The 2011 Catlin Arctic Survey continues to press ahead with their mission, despite the fact that the weather in the arctic is proving to be quite challenging this year. The team has suffered through plenty of snow and ice, as you would expect, but the scientists at the Ice Base got more than they bargained for recently when a blizzard raged for four days straight. Meanwhile, the Explorers Team are off at last, but not before conducting the most northerly interview ever with CNN.
As you probably recall, the Catlin team is in the arctic for the third straight year, where they are conducting important research on the impact of global climate change on the ice there. The project is privately funded and broken down into two teams. The Ice Base team is made up of scientists and researchers who stay at the base to take samples and measurements of the conditions there. Meanwhile, the Explorers Team have flown to a point near the North Pole and will now travel on foot to Greenland. Along the way they’ll be checking the health of the arctic ice to better determine what impact the changes in the polar regions have on other parts of the world.
Life at the Ice Base is always a challenge of course, but last week it was made all the more so thanks to a storm that went on for four days. That storm brought sustained winds of 30 knots and temperatures that plummeted to -35ºC/-31ºF. Whiteout conditions were the norm, and the combination of those conditions made it difficult for the crew to conduct their experiments and take readings. Those conditions are not great to live in when you have a permanent shelter, but when you’re in a tent, they really become exasperating.

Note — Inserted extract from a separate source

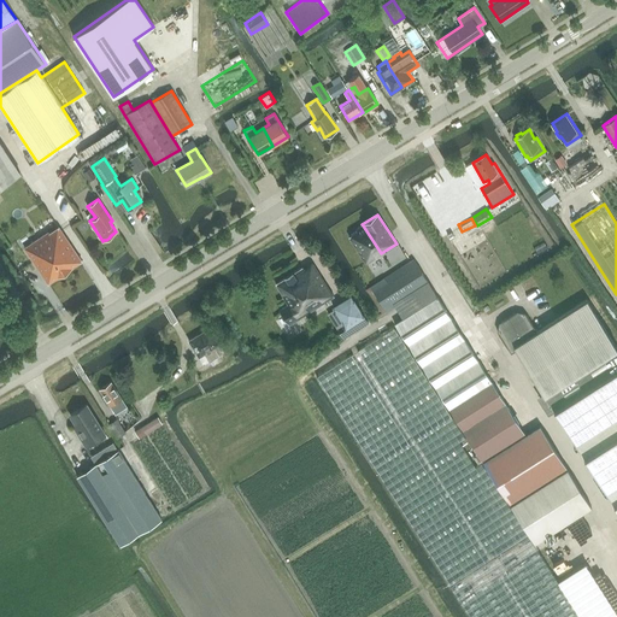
[(381,253),(363,225),(356,230),(357,231),(348,236),(365,263),(381,253)]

The Explorers on the other hand, have made their way to their starting point, thanks to quite an effort to find them a suitable landing zone for the drop off. Before they got underway however, they took a little time for the media, conducting what is believed to be the most northerly interview in television history with CNN. You can check out the video of the interview below. Now the team, which consists of Brits Ann Daniels and Phil Coates, American Tyler Fish and Australian Adrian McCallum, will begin their 300 mile journey across the ice. It took awhile to get there, but the real work is just getting started.